# How much is too much superfat?



## busymakinsoap! (Apr 10, 2011)

I'm branching out and trying to make some facial bars.

My recipe has shea butter, co, caster, oilve, cocoa butter, oo, palm oil, avocado oil and bees wax with goats milk.

my first attempt was a 20% superfat    obviously it didnt work, so I rebatched and added a 5% superfat of the same recipe to it which I figured would make it about 12.5% superfated.  It worked and I LOVE the bars.

So I wanted to make some for family and friends and did another batch the other day at 15% superfat (thinking that 2.5% wouldnt make too much difference).  They are still in there molds, I cant get them out because they are too soft.  They didnt gell, so I'll leave them for another day.

What would be ideal for a facial bar?  Mum uses my goats milk 7% superfat, but I'm not too keen.

I'm not too worried about a long shelf life, they are only 50grams, and I intend them to be used as soon as ready


----------



## nattynoo (Apr 11, 2011)

Can you pop them in the freezer to get them out of the moulds and gently sit them there to dry.

The most I've done is 12% and it was soft soft too.
It also had alot of ingredients in it. i froze it to get it out of thr mould.
Its the loveliest facial bar I've made to date. 
Is it too much SF??? Not sure yet.
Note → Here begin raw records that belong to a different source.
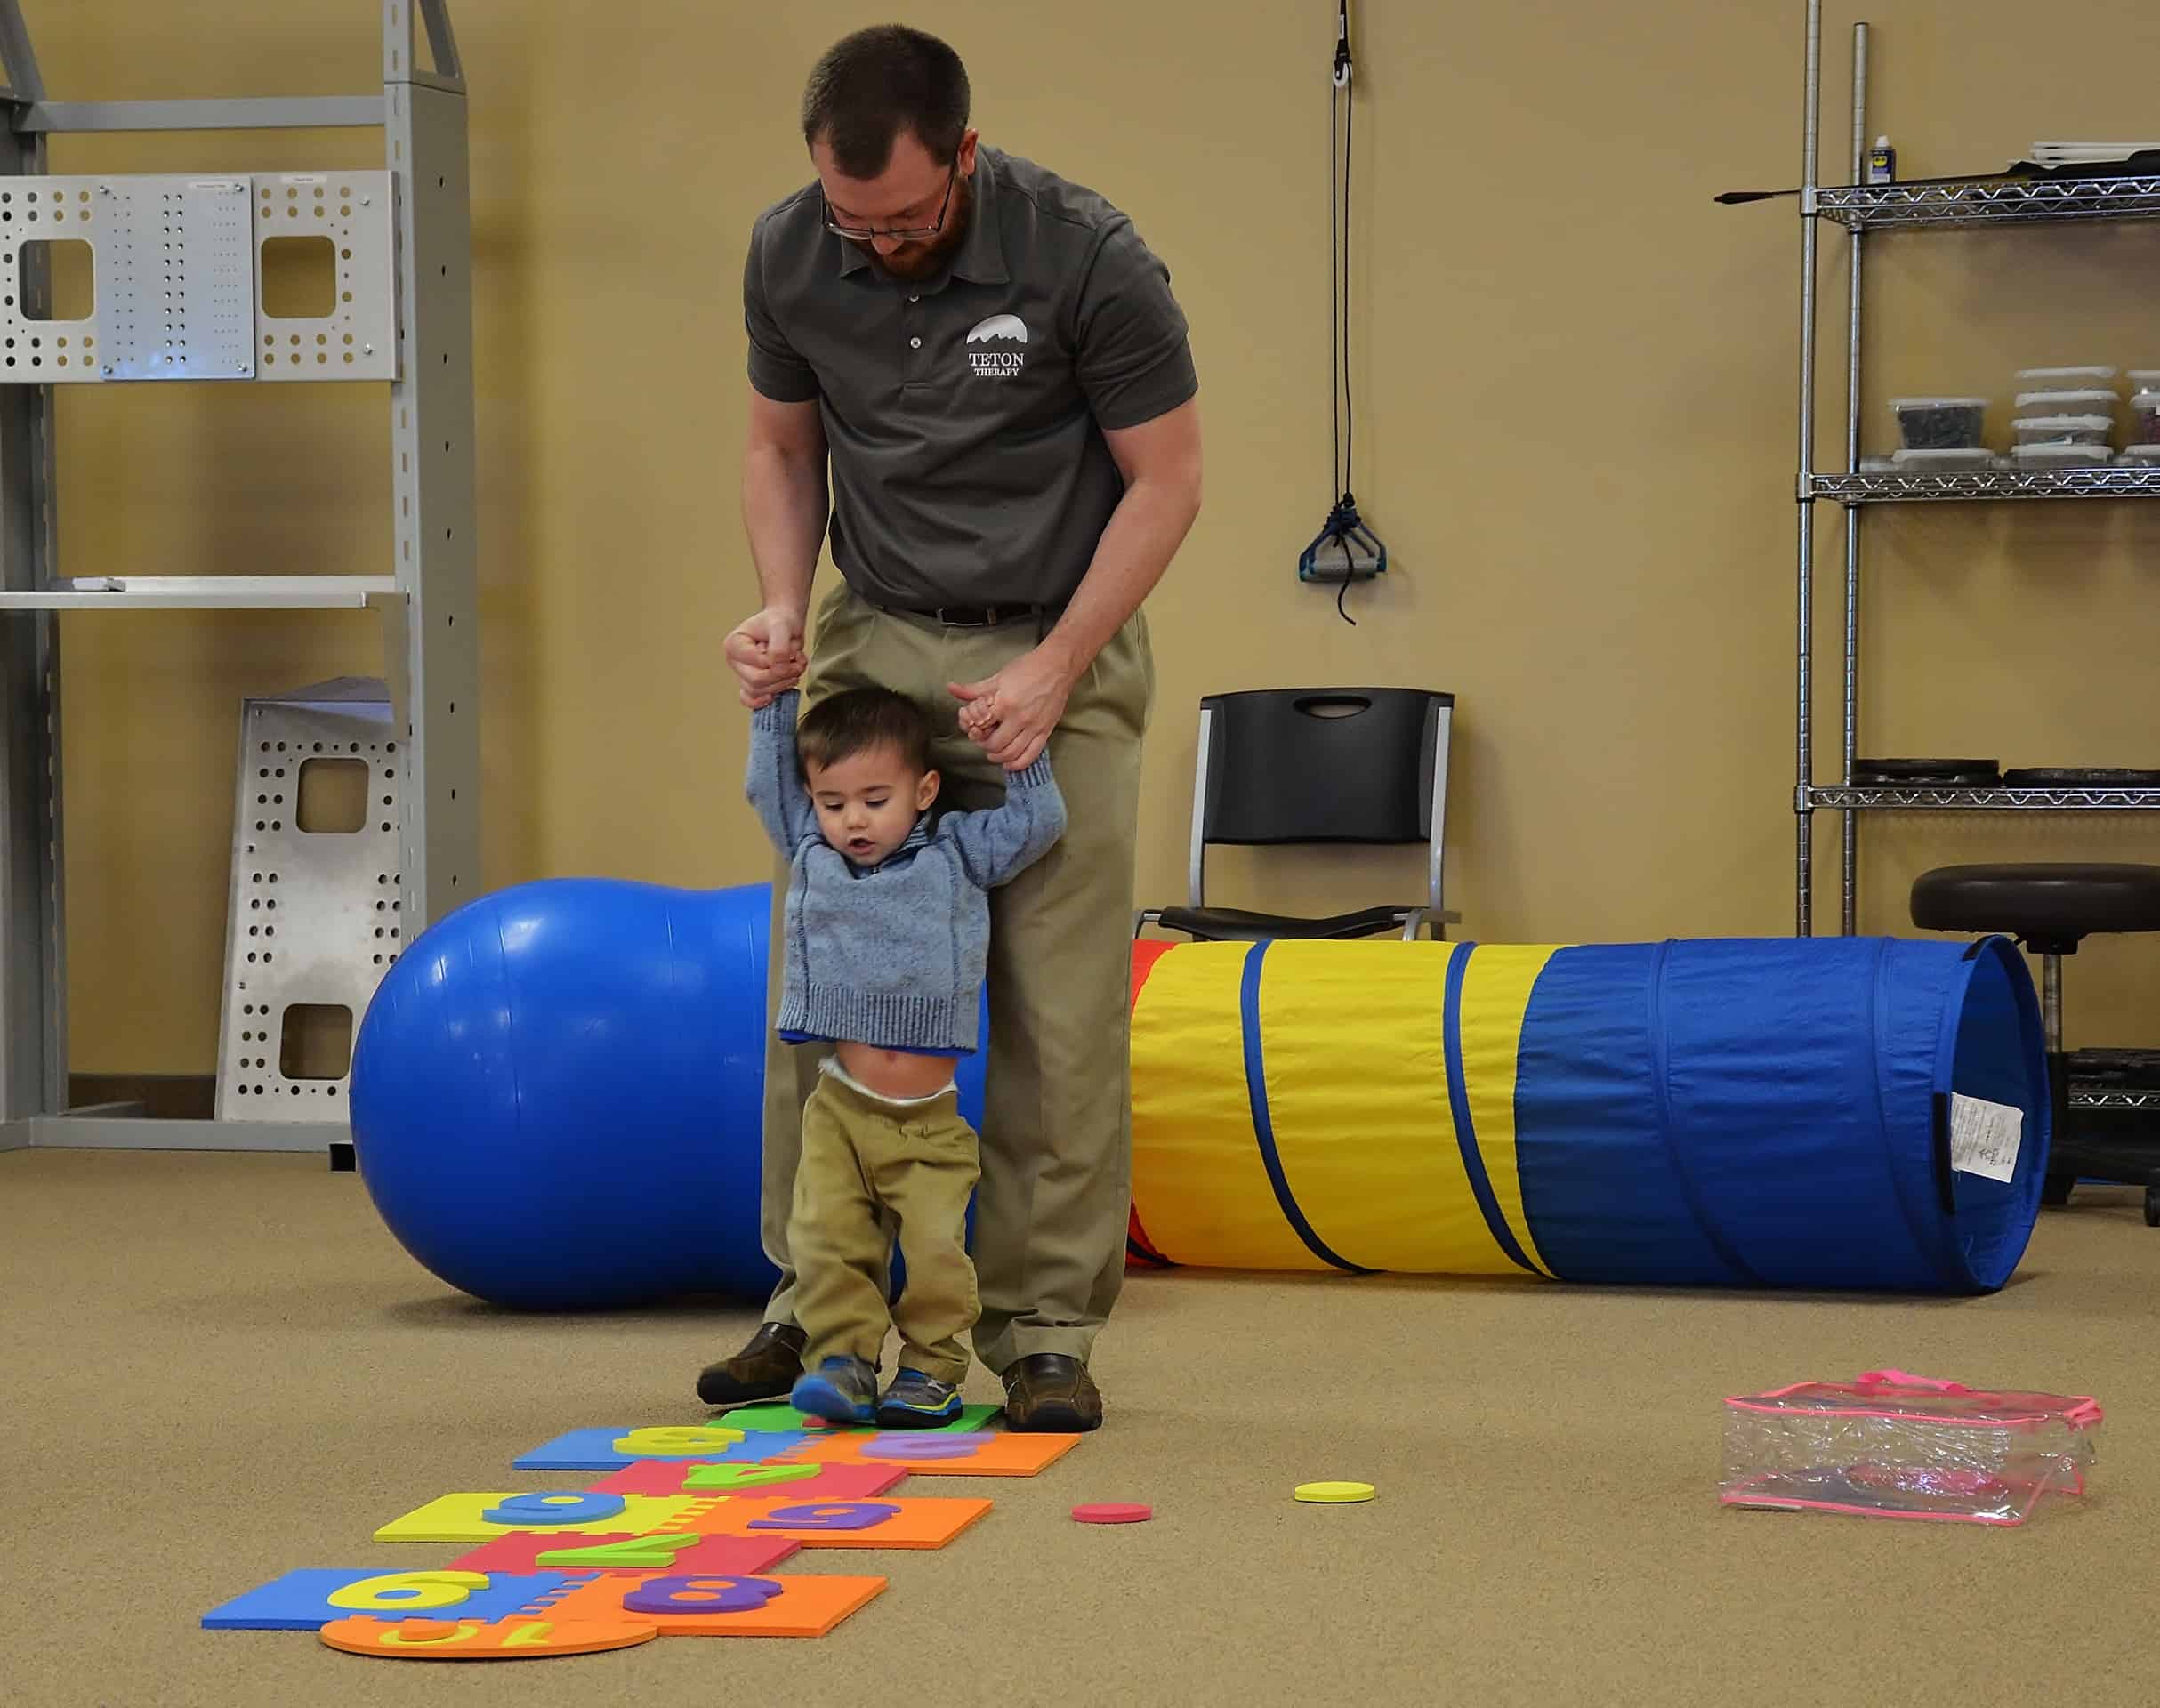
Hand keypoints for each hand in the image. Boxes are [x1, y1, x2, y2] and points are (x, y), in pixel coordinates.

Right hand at [724, 605, 807, 708]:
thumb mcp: (781, 627)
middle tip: (797, 663)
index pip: (758, 665)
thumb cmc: (780, 622)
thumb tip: (778, 668)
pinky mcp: (750, 684)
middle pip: (756, 682)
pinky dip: (766, 700)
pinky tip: (776, 694)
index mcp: (734, 645)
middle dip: (782, 675)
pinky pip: (751, 701)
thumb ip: (779, 647)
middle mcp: (735, 661)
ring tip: (794, 668)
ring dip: (782, 684)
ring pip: (759, 692)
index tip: (791, 651)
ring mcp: (741, 674)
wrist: (785, 624)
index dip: (779, 663)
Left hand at [948, 645, 1075, 771]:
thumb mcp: (998, 677)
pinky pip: (1030, 756)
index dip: (974, 731)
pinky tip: (1010, 762)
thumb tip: (951, 689)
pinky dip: (1017, 764)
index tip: (974, 729)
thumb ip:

See how it travels.
I like experiments though.


----------



## Elly (Apr 11, 2011)

I soap at 10%SF and add a milk to the batch, the soap comes out normal not soft, I unmold within 24 hours but because I don't gel my soaps they take a few days to get hard.  I've found 10%SF works really well for me, I used to soap at 5%-8% but found the soaps a bit drying.


----------



## LisaNY (Apr 11, 2011)

Elly said:
			
		

> I soap at 10%SF and add a milk to the batch, the soap comes out normal not soft, I unmold within 24 hours but because I don't gel my soaps they take a few days to get hard.  I've found 10%SF works really well for me, I used to soap at 5%-8% but found the soaps a bit drying.



Same here.  I sf at 10% and my soaps are nice and hard. )


----------



## Soaplady22 (Apr 11, 2011)

My experience says that 10% is about as high as you want to go for regular CP.


----------



## carebear (Apr 11, 2011)

busymakinsoap! said:
			
		

> I'm branching out and trying to make some facial bars.
> 
> My recipe has shea butter, co, caster, oilve, cocoa butter, oo, palm oil, avocado oil and bees wax with goats milk.
> 
> ...


Why are you blushing at the 20%?  I often soap at 20%, depending on the formula I'm soaping.

If they didn't gel, it could take a week to get them out of the mold.

But with a 50 gram batch, your soap may not be what you think - small errors in measuring are seriously magnified in small batches.  I never soap less than 2 pounds (908 grams) of oils, though I know some do half that.


----------



## busymakinsoap! (Apr 11, 2011)

Thanks everyone,

Thanks carebear, I wasnt sure if you could go too high and prevent it from setting.  Most of my bars are pretty basic - this is my 'luxury' bar with all the goodies, so dont want to waste any oils.
the bars are 50g but I did a batch of about 500g oils, so Im fairly confident it will be ok

I put them in the freezer and they came out of the molds no problem, checked them this morning and they are hardening up


----------